Page extract:
Q. Well, forgive me for interrupting. Valentine surely has some sort of stop-loss agreement.
M. It looks like it, but not all of its losses are covered. The insurer will not cover absolutely anything forever. The pay-on-behalf-of limits plus defense costs, stop the insurer’s losses, but not Valentine’s.
Q. Why do you always insist on the phrase pay-on-behalf-of when everybody else calls it “indemnify”?
M. Because the term “indemnity” has several meanings. A century ago, or so, the word “indemnity” meant that the insured would pay for his own losses and then the insurer would reimburse the insured. That was the meaning of “indemnity” in the insurance trade. There are a few parts of a few policies that work that way, but almost all do not. For this reason, the word “indemnity” should be driven from the trade.
Q. Bullshit, Malvinio. But I have led you into a digression.
M. Do we now see that the insurer is the one in need of a stop-loss agreement, and that agreement is built into some sort of contract with another insurer?
Q. Granted. But in the words of Professor Higgins, “this hardly ever happens.” Ever! This point entails that SLI would be very rare. So what’s to talk about?
M. Well, “rarity” does not mean “never,” and we both know that very odd and unusual things get insured–sometimes for a lot of money. Various body parts of champion dogs, crucial professional athletes, and various features of the bodies of various Hollywood stars are insured.

Data entries:
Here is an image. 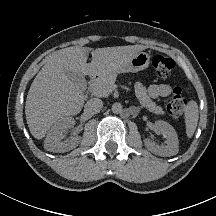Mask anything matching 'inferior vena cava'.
Wrapping results in <instances>:
<instances>
[{
	"mask_svg": "<svg viewBox=\"0 0 216 216\" xmlns=\"http://www.w3.org/2000/svg\"><path fill=\"white\" fill-rule=\"evenodd\" d=\"M102 107H103V102L98 98H92L88 100L87 103L85 104V109L89 113H98L102 109Z\"/></svg>",
	"mask_w": 216,
	"mask_h": 216,
	"instance_id": "obj_1",
	"label": "inferior vena cava"
}]
</instances>
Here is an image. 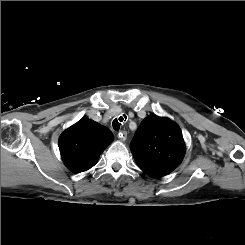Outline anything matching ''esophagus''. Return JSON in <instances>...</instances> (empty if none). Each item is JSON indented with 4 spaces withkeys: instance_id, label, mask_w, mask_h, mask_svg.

Jobs:
[1] Answer from the insurance dialogue:
(a) According to M., what did the word "indemnity" mean in the insurance trade about a century ago?
(b) Whose words does Q. quote when saying "this hardly ever happens"?
(c) What three kinds of things does M. say get insured?
[2] Carry the insurance dialogue further from the point where it stops.
The material has no role in this exercise.

Answers to each task:
[1]
(a) It meant that the insured would pay for his own losses, and then the insurer would reimburse the insured.
(b) Professor Higgins.
(c) Various body parts of champion dogs, crucial professional athletes, and various features of the bodies of various Hollywood stars.

[2]
Q. First party or a third party? By the way, what is second party insurance?
M. I’ve wondered about that. It seems to me that some life insurance should bear that name. So should the continued existence of some marriages. Suppose the husband is a real tiger and the wife is a sweet, loving cat.
Q. Enough! Back to the topic. So, what if we were not concerned about the Valentine Firm, but about “Red Ink.” Everyone knows that it hates losses and tries to avoid paying anything on all of them.
M. You’re wrong about Red Ink. It’s actually pretty good. AIG used to have this reputation. It doesn’t much anymore I think. Even if its Head Knocker once remarked that so far as he was concerned the real value in business life was to have a deal pending in which he has an unfair advantage. Another insurer that had this problem was “Stonewall Insurance.” Or, what about this one, “Dead Body Insurance Company”? It offered coverage to funeral companies when they fouled up.
Q. But the dead guy can’t sue. He’s not going to be an injured party. Who would be the plaintiff? Aha. I see. It would the family.
M. Among others. But let’s go back. I have only the rest of the day. Besides, you took most of this from me in law school.
Q. True. But I was stoned or drunk or both most of the time. You don’t remember, do you?
M. Sort of, but keep in mind I am your sponsor in both AA & NA.
Q. Aren’t you also one of my “retired” sponsors in SA?
M. Of course not, that’s my twin brother Mark Angelo.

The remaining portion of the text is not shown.